Angeln auf Quappe unter dem Eis, da beißen die Räuber auch am Tag.

Im Winter schlagen sich die Quappen auf ihrem Laichzug so richtig den Bauch voll. Hat der Winter mit klirrender Kälte und Schnee voll zugeschlagen, wird die Grundmontage zum Quappen angeln in den Fluss geschlenzt. Der Köder wird genau an der Strömungskante platziert. In der Winterzeit ist Quappenzeit. Jetzt finden sich die heimlichen Räuber zu großen Gruppen zusammen, um gemeinsam flussaufwärts zu ihren Laichgründen zu ziehen. Anders als der Lachs verlieren die gemusterten Räuber dabei nicht den Appetit und ihr Nahrungsbedarf steigt sogar an. Das ist die Gelegenheit für Angler sich mit einem Thermoanzug sich zum Quappen angeln an den Fluss zu begeben.

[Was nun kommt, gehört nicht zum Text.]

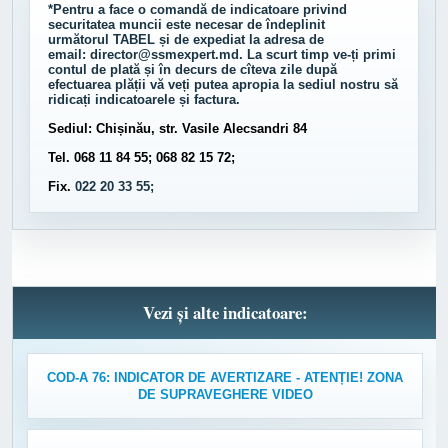
*Pentru a face o comandă de indicatoare privind
securitatea muncii este necesar de îndeplinit
următorul
TABEL
și de expediat la adresa de
email:
director@ssmexpert.md
. La scurt timp ve-ți primi
contul de plată și în decurs de cîteva zile după
efectuarea plății vă veți putea apropia la sediul nostru să
ridicați indicatoarele și factura.
Sediul: Chișinău, str. Vasile Alecsandri 84
Tel. 068 11 84 55; 068 82 15 72;
Fix.
022 20 33 55;
Vezi și alte indicatoare:
COD-A 76: INDICATOR DE AVERTIZARE - ATENȚIE! ZONA
DE SUPRAVEGHERE VIDEO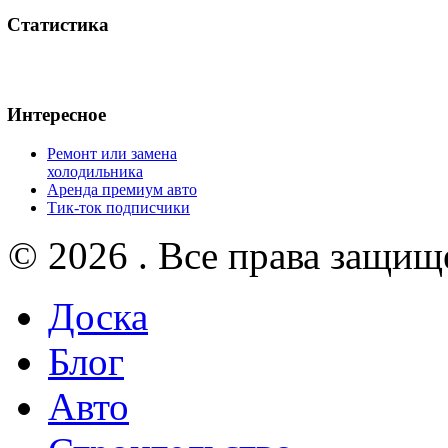
Статистика
Интересное
Ремонт или замена
холодильника
Аренда премиум авто
Тик-ток подписчики
© 2026 . Все права защищ
Доска
Блог
Авто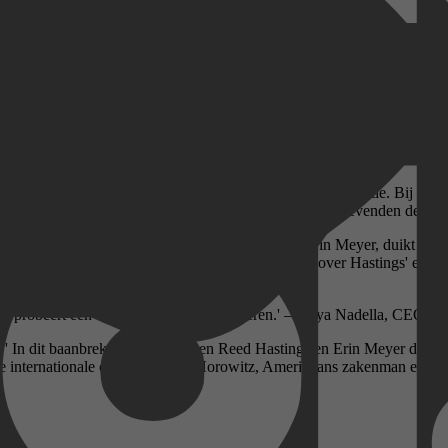
tot succes
t zo innovatief te maken als de wereldwijde streamingdienst met 182 m
tainmentindustrie radicaal op zijn kop, met jaarlijkse inkomsten van mi
pnieuw uitvinden. Dit lukte dankzij de baanbrekende bedrijfscultuur v
wamen te staan en innovatie belangrijker was dan efficiëntie. Bij Netf
er je niet je baas te pleasen maar geef je ook je leidinggevenden de fee
men met professor aan INSEAD Business School Erin Meyer, duikt hij d
ix-medewerkers en nooit eerder vertelde verhalen over Hastings' eigen s
ie probeert een organisatiecultuur te creëren.' – Satya Nadella, CEO Mi
veren?'' In dit baanbrekende boek geven Reed Hastings en Erin Meyer da
 internationale cultuur.' – Ben Horowitz, Amerikaans zakenman en inv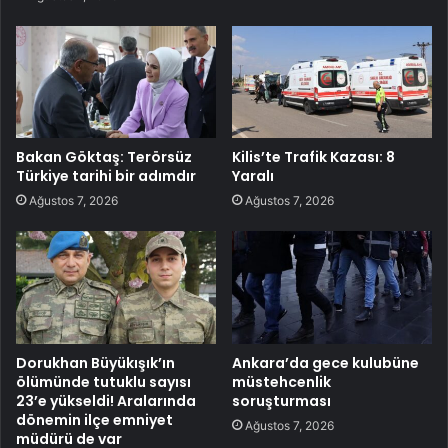
Bakan Göktaş: Terörsüz
Kilis’te Trafik Kazası: 8
Türkiye tarihi bir adımdır
Yaralı
Ağustos 7, 2026
Ağustos 7, 2026
Dorukhan Büyükışık’ın
Ankara’da gece kulubüne
ölümünde tutuklu sayısı
müstehcenlik
23’e yükseldi! Aralarında
soruşturması
dönemin ilçe emniyet
Ağustos 7, 2026
müdürü de var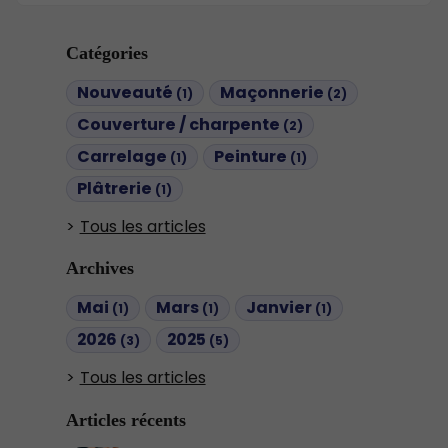
Catégories
Nouveauté
Maçonnerie
(1)
(2)
Couverture / charpente
(2)
Carrelage
Peinture
(1)
(1)
Plâtrerie
(1)
Tous les articles
Archives
Mai
Mars
Janvier
(1)
(1)
(1)
2026
2025
(3)
(5)
Tous les articles
Articles récents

Die Süßwasserdorsche beißen in den Winternächten an unterschiedlichen Zeiten. Manchmal bemerkt man einen Biss kaum. Zaghaft und vorsichtig machen die Bartelträger sich an den Köder heran. Bei angetrübten Wasser und erhöhten Wasserstand kann man Quappen angeln auch den ganzen Tag über. Ansonsten sind die Nächte ohne Mond zu fischen besser. Der Untergrund in den Flüssen sollte kiesig sein, denn Schlamm mögen Quappen überhaupt nicht.

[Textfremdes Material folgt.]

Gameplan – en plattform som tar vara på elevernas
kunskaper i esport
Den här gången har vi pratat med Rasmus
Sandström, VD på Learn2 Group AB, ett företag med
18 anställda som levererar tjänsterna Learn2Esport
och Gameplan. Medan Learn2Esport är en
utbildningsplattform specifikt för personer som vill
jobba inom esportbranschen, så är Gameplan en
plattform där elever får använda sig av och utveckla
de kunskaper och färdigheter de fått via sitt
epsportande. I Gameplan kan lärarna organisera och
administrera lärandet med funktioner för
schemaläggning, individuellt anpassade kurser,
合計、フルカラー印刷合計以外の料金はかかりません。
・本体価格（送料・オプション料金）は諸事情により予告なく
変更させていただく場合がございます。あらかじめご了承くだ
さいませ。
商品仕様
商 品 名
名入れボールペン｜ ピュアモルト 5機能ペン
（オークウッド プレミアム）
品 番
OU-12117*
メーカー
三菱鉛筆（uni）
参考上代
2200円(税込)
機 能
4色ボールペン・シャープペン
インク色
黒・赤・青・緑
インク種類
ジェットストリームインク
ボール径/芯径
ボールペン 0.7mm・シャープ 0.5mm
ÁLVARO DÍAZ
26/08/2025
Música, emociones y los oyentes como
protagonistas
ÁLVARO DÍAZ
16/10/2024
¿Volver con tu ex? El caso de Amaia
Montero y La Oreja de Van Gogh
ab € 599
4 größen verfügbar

Köder zum Angeln auf Quappen

Die traditionellen Tauwürmer bewähren sich immer gut. Eine Alternative sind Fischfetzen und besonders ein Stückchen vom Barsch oder sogar die Innereien. Mit Kombiköder liegt man immer richtig. Hat man eine Quappe gefangen, wird der Fisch ausgenommen und inspiriert deren Mageninhalt. Dann kann man feststellen, was für Fischarten die Räuber gefressen haben und dementsprechend die Köder wechseln.

Quappe angeln

Ein schöner Brocken von Quappe.

Angelmontagen Quappen angeln

Im Normalfall fischt man auf Quappen mit recht robuster Montage. Beißen die Fische zu vorsichtig, sollte man eine Nummer kleiner angreifen. Eine 0,30 Hauptschnur und ein Aalhaken am 0,25er Vorfach reicht völlig aus. Es wird ein Grundblei oder Seitenblei auf die Hauptschnur montiert. Bei einem hängerfreien Grund bewähren sich besonders Kugelbleie von 10 bis 30 Gramm, bei stärkerer Strömung auch mal 50 Gramm.

  • Rute: Stabile Steck- oder Teleskoprute von 2,70 bis 3,60 Meter.
  • Rolle: Robuste Stationär- oder Multirolle.
  • Schnur: 0,25 bis 0,35er Monofil, Geflochtene 10 bis 14 kg Tragkraft.
  • Bei Frost auf jeden Fall eine Monofil einsetzen.